> [PROBLEM]:
Reproduce the text of all the records below word for word, leaving out the pictures.

**** EXERCISE INPUTS

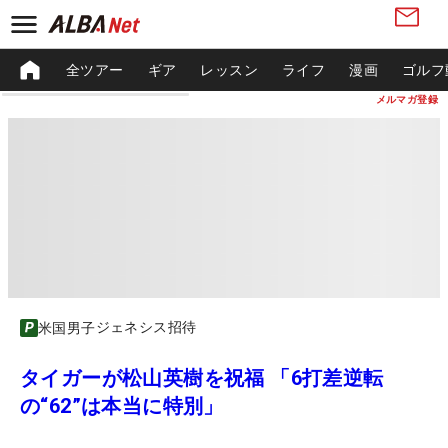
全ツアー
ギア
レッスン
ライフ
漫画
ゴルフ
メルマガ登録
ジェネシス招待
米国男子
タイガーが松山英樹を祝福 「6打差逆転
の“62”は本当に特別」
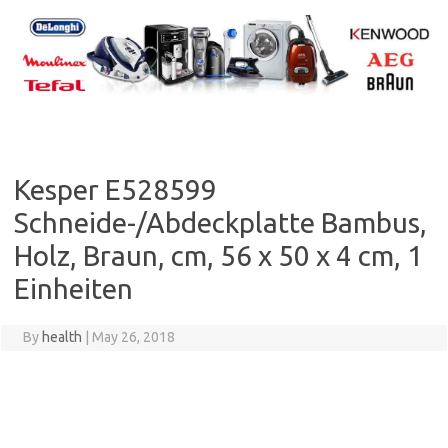
Skip
to
content
Kesper E528599
Schneide-/Abdeckplatte Bambus,
Holz, Braun, cm, 56 x 50 x 4 cm, 1
Einheiten
By
health
|
May 26, 2018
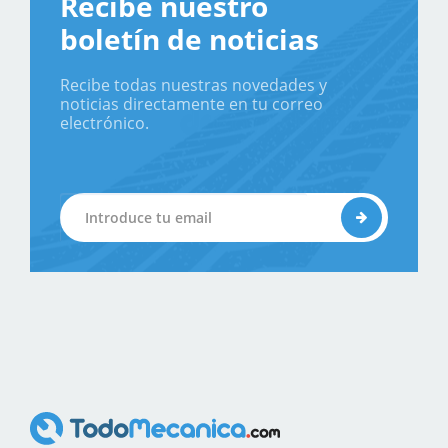
Recibe nuestro
boletín de noticias
Recibe todas nuestras novedades y
noticias directamente en tu correo
electrónico.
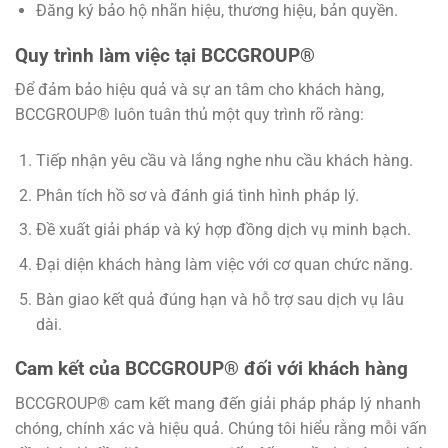
Đăng ký bảo hộ nhãn hiệu, thương hiệu, bản quyền.
Quy trình làm việc tại BCCGROUP®
Để đảm bảo hiệu quả và sự an tâm cho khách hàng,
BCCGROUP® luôn tuân thủ một quy trình rõ ràng:
Tiếp nhận yêu cầu và lắng nghe nhu cầu khách hàng.
Phân tích hồ sơ và đánh giá tình hình pháp lý.
Đề xuất giải pháp và ký hợp đồng dịch vụ minh bạch.
Đại diện khách hàng làm việc với cơ quan chức năng.
Bàn giao kết quả đúng hạn và hỗ trợ sau dịch vụ lâu
dài.
Cam kết của BCCGROUP® đối với khách hàng
BCCGROUP® cam kết mang đến giải pháp pháp lý nhanh
chóng, chính xác và hiệu quả. Chúng tôi hiểu rằng mỗi vấn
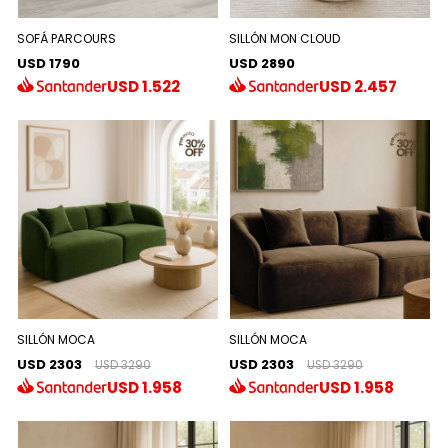
SOFÁ PARCOURS
SILLÓN MON CLOUD
USD 1790
USD 2890
USD
1.522
USD
2.457
SILLÓN MOCA
SILLÓN MOCA
USD 2303
USD 2303
USD 3290
USD 3290
USD
1.958
USD
1.958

********

> [OUTPUT OF THE TASK]:
全ツアー
ギア
レッスン
ライフ
漫画
ゴルフ
メルマガ登録
ジェネシス招待
米国男子
タイガーが松山英樹を祝福 「6打差逆転
の“62”は本当に特別」
Skip
to
content
Kesper E528599
Schneide-/Abdeckplatte Bambus,
Holz, Braun, cm, 56 x 50 x 4 cm, 1
Einheiten
By
health
|
May 26, 2018
Recibe nuestro
boletín de noticias
Recibe todas nuestras novedades y
noticias directamente en tu correo
electrónico.
Đăng ký bảo hộ nhãn hiệu, thương hiệu, bản quyền.
Quy trình làm việc tại BCCGROUP®
Để đảm bảo hiệu quả và sự an tâm cho khách hàng,
BCCGROUP® luôn tuân thủ một quy trình rõ ràng:
Tiếp nhận yêu cầu và lắng nghe nhu cầu khách hàng.
Phân tích hồ sơ và đánh giá tình hình pháp lý.
Đề xuất giải pháp và ký hợp đồng dịch vụ minh bạch.
Đại diện khách hàng làm việc với cơ quan chức năng.
Bàn giao kết quả đúng hạn và hỗ trợ sau dịch vụ lâu
dài.
Cam kết của BCCGROUP® đối với khách hàng
BCCGROUP® cam kết mang đến giải pháp pháp lý nhanh
chóng, chính xác và hiệu quả. Chúng tôi hiểu rằng mỗi vấn
SOFÁ PARCOURS
SILLÓN MON CLOUD
USD 1790
USD 2890
USD
1.522
USD
2.457
SILLÓN MOCA
SILLÓN MOCA
USD 2303
USD 2303
USD 3290
USD 3290
USD
1.958
USD
1.958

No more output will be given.